Depuis que le commerce russe a voulu adopter les habits européens, Moscou a perdu le cachet qui allait si bien à cette ville, d'un aspect asiatique, aux coupoles dorées et dont le croissant surmonté d'une croix rappelait la conquête de la foi, sur la loi Musulmane. Le premier jour de mai était consacré à la noblesse et le lendemain aux marchands russes, classe plus riche que beaucoup de grandes familles nobles. Comme à cette époque de l'année il ne fait pas encore très chaud, les seigneurs faisaient d'avance dresser des tentes magnifiques, et de beaux tapis de Perse couvraient la terre et garantissaient de l'humidité. Un lustre était placé au milieu, et un peu plus loin, il y avait une autre tente, dans laquelle on disposait le service.
Après s'être promené dans des voitures élégantes ou à pied, on se réunissait pour dîner: le soir on relevait les portières des Marquises, et on se rendait des visites. C'est alors que les tsigansky venaient danser la tsigansky et jouer de la balalaye et du tambourin: c'est surtout à cette fête de mai qu'elles portent le costume de leur nation le plus élégant. Il se compose d'une tunique ou d'une jupe noire bordée de galons, sur laquelle elles mettent un corsage d'une étoffe riche, et lacé sur le devant ou rattaché avec de brillantes agrafes. Leur poitrine est couverte de colliers en ambre, ou en coraux retenus avec des chaînettes d'argent; leurs bras sont entourés de perles de couleur et de bracelets; et elles ont des boucles d'oreilles très longues. Plus elles peuvent réunir de bijoux, de dorures et de perles, et plus leur costume est de bon goût, par la manière dont elles disposent ces ornements; aussi les plus célèbres reçoivent-elles beaucoup de cadeaux, même des dames, lorsqu'elles sont en vogue.

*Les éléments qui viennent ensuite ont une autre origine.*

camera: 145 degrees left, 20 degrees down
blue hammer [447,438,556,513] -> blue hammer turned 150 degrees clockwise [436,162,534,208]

Les tsigansky portent sur l'épaule un manteau d'un léger tissu rouge, attaché avec une agrafe, et découpé en pointes dont chacune est garnie de piécettes, qu'elles percent et qu'elles cousent ensuite comme une frange: ce sont souvent des ducats qu'on leur donne, qu'elles y emploient. Leur cheveux, d'un noir d'ébène, sont partagés sur le milieu et retombent en tresses sur leurs épaules; elles portent une petite couronne d'où s'échappent des boules creuses, remplies de baumes ou de parfums.

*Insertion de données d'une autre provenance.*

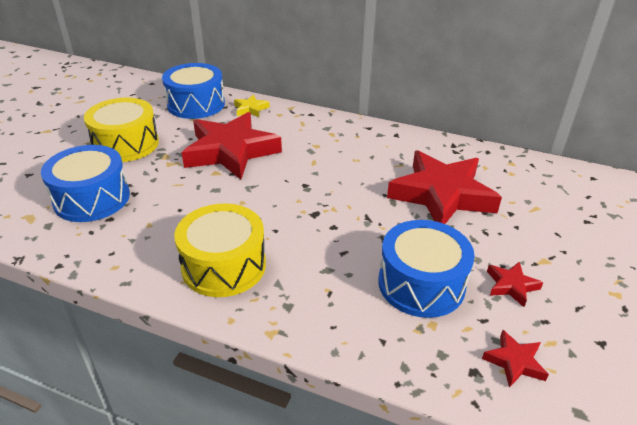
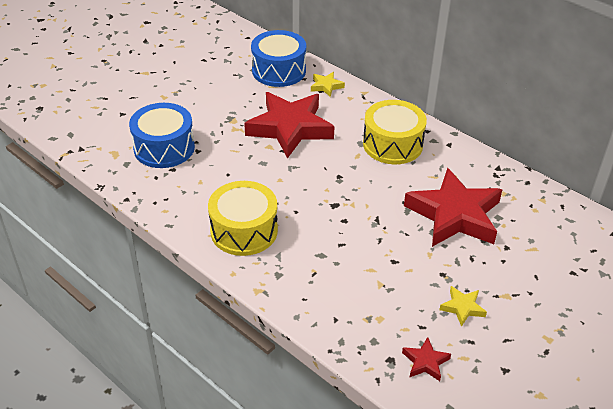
camera: 20 degrees right, 5 degrees up
yellow drum [84,98,159,162] -> yellow drum moved to [363,100,427,164]
blue drum [378,220,475,318] -> none
red star [487,262,543,307] -> yellow star [439,286,487,327]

Lorsqu'elles commencent à danser, elles détachent avec grâce leur petit manteau et le font tourner comme dans un pas de châle. Quoiqu'elles n'y mettent aucune étude et que le caprice seul dirige leurs mouvements, cela ne laisse pas que d'avoir beaucoup de charme. Quand elles agitent leur manteau au-dessus de la tête, les piécettes dont il est frangé, font un petit bruit fort bizarre. Les hommes qui les accompagnent, chantent parfois en second dessus et même en trio avec la basse, ce qui produit une jolie harmonie. La danse des hommes ressemble alors à la Cosaque, et les motifs des airs se reproduisent comme dans les chants russes, mais les chanteurs habiles ou bien organisés les varient à l'infini.

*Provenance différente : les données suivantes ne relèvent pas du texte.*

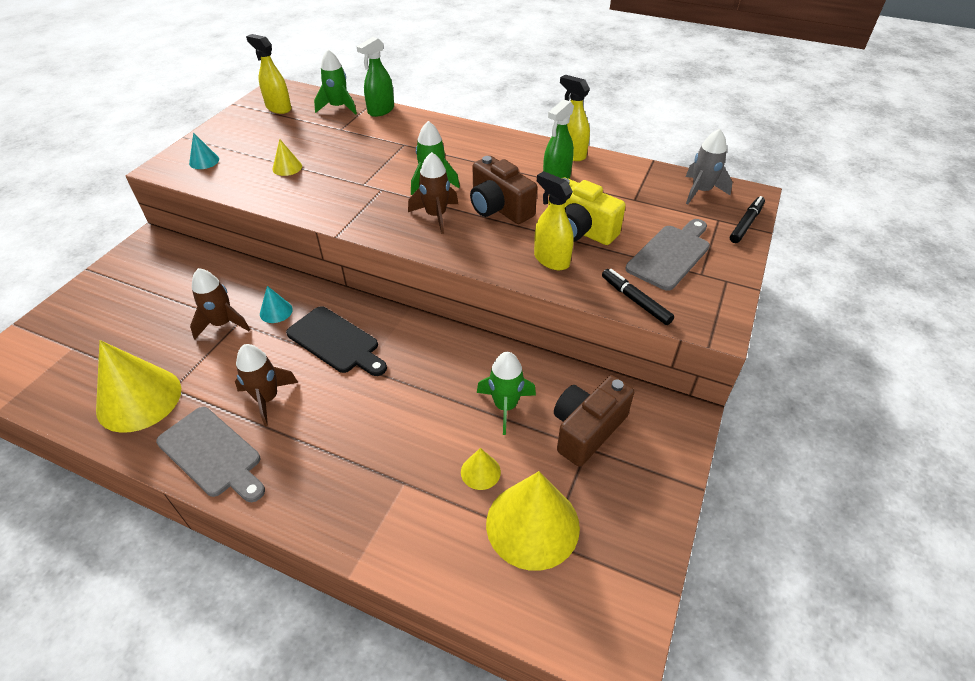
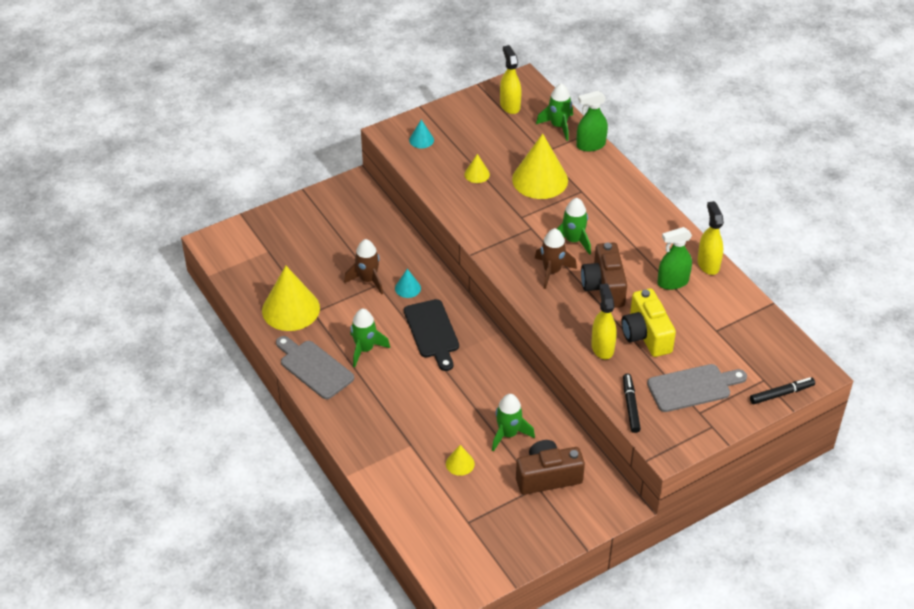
camera: 35 degrees right, 0 degrees up
grey cutting board [156,407,265,502] -> grey cutting board turned 150 degrees clockwise [276,336,354,399]
brown rocket [235,344,298,427] -> green rocket [351,309,390,367]
yellow cone [486,471,580,571] -> yellow cone moved to [512,133,568,199]
grey rocket [686,129,733,204] -> none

C'est surtout l'air de la tsigansky qui a inspiré les compositeurs; ils ont puisé dans les motifs des airs russes un thème à de charmantes variations.
Ya tsigansky Maladoï
Ya tsigansky ni prostoï.
«Je suis une jeune tsigansky,
Je ne suis pas à dédaigner[24].»
Les Tsigansky sont des bohémiens, espèce de parias chassés de l'Inde dont l'origine se perd dans la nuit des temps. Cette race nomade s'est répandue dans plusieurs contrées de l'Europe sous différents noms, pris dans les pays qui les accueillaient, ou pour mieux dire, les toléraient; mais les tsigansky furent les premiers qui vinrent en Russie il y a plusieurs siècles.
Ces peuples arrivent avec leurs tentes et campent à la porte des villes lorsqu'ils en ont obtenu l'agrément de la police. On ne leur permet jamais d'occuper aucune maison dans les villes, car on connaît trop bien leur adresse à s'emparer du bien d'autrui, et l'on est toujours en défiance. Malgré la surveillance qu'on exerce sur eux et même en dehors des portes, les paysans ont souvent à regretter quelques volailles, quelques lapins, et leurs provisions disparaissent comme par enchantement.
Le comte Théodore Golofkine, avant son départ pour les pays étrangers, voulut me mener voir leur camp placé hors de la Porte Rouge.